**Written exercise**.
Replace every occurrence of "collection date" with "date collected" throughout the listing below, and reproduce all other lines unchanged.

[Part of a data file]
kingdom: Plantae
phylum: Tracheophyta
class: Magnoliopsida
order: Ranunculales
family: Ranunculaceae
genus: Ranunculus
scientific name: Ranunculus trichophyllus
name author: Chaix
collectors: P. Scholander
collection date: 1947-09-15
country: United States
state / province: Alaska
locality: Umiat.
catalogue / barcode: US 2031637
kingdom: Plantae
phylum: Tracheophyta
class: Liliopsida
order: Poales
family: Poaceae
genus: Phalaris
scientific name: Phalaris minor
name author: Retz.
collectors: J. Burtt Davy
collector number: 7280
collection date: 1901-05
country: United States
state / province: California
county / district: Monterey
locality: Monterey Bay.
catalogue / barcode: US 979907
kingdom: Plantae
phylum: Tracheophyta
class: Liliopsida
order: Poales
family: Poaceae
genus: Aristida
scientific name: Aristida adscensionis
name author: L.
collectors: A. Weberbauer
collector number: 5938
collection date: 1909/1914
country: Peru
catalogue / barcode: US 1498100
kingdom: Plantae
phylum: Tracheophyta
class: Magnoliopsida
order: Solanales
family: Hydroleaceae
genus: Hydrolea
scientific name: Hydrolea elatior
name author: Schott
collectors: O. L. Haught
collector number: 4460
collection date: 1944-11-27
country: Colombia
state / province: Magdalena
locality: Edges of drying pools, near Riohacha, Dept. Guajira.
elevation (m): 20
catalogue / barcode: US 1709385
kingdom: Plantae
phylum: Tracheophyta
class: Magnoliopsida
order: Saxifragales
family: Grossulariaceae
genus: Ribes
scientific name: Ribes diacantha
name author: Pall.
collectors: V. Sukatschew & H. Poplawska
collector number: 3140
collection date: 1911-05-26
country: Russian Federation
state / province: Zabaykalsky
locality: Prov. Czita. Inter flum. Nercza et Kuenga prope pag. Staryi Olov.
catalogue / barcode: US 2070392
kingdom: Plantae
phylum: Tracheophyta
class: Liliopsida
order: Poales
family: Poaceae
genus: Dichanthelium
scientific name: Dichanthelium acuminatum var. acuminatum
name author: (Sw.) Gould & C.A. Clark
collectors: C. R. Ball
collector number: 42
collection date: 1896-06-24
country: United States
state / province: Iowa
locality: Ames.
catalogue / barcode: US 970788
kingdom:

**Response to the task**.
kingdom: Plantae
phylum: Tracheophyta
class: Magnoliopsida
order: Ranunculales
family: Ranunculaceae
genus: Ranunculus
scientific name: Ranunculus trichophyllus
name author: Chaix
collectors: P. Scholander
date collected: 1947-09-15
country: United States
state / province: Alaska
locality: Umiat.
catalogue / barcode: US 2031637
kingdom: Plantae
phylum: Tracheophyta
class: Liliopsida
order: Poales
family: Poaceae
genus: Phalaris
scientific name: Phalaris minor
name author: Retz.
collectors: J. Burtt Davy
collector number: 7280
date collected: 1901-05
country: United States
state / province: California
county / district: Monterey
locality: Monterey Bay.
catalogue / barcode: US 979907
kingdom: Plantae
phylum: Tracheophyta
class: Liliopsida
order: Poales
family: Poaceae
genus: Aristida
scientific name: Aristida adscensionis
name author: L.
collectors: A. Weberbauer
collector number: 5938
date collected: 1909/1914
country: Peru
catalogue / barcode: US 1498100
kingdom: Plantae
phylum: Tracheophyta
class: Magnoliopsida
order: Solanales
family: Hydroleaceae
genus: Hydrolea
scientific name: Hydrolea elatior
name author: Schott
collectors: O. L. Haught
collector number: 4460
date collected: 1944-11-27
country: Colombia
state / province: Magdalena
locality: Edges of drying pools, near Riohacha, Dept. Guajira.
elevation (m): 20
catalogue / barcode: US 1709385
kingdom: Plantae
phylum: Tracheophyta
class: Magnoliopsida
order: Saxifragales
family: Grossulariaceae
genus: Ribes
scientific name: Ribes diacantha
name author: Pall.
collectors: V. Sukatschew & H. Poplawska
collector number: 3140
date collected: 1911-05-26
country: Russian Federation
state / province: Zabaykalsky
locality: Prov. Czita. Inter flum. Nercza et Kuenga prope pag. Staryi Olov.
catalogue / barcode: US 2070392
kingdom: Plantae
phylum: Tracheophyta
class: Liliopsida
order: Poales
family: Poaceae
genus: Dichanthelium
scientific name: Dichanthelium acuminatum var. acuminatum
name author: (Sw.) Gould & C.A. Clark
collectors: C. R. Ball
collector number: 42
date collected: 1896-06-24
country: United States
state / province: Iowa
locality: Ames.
catalogue / barcode: US 970788
kingdom:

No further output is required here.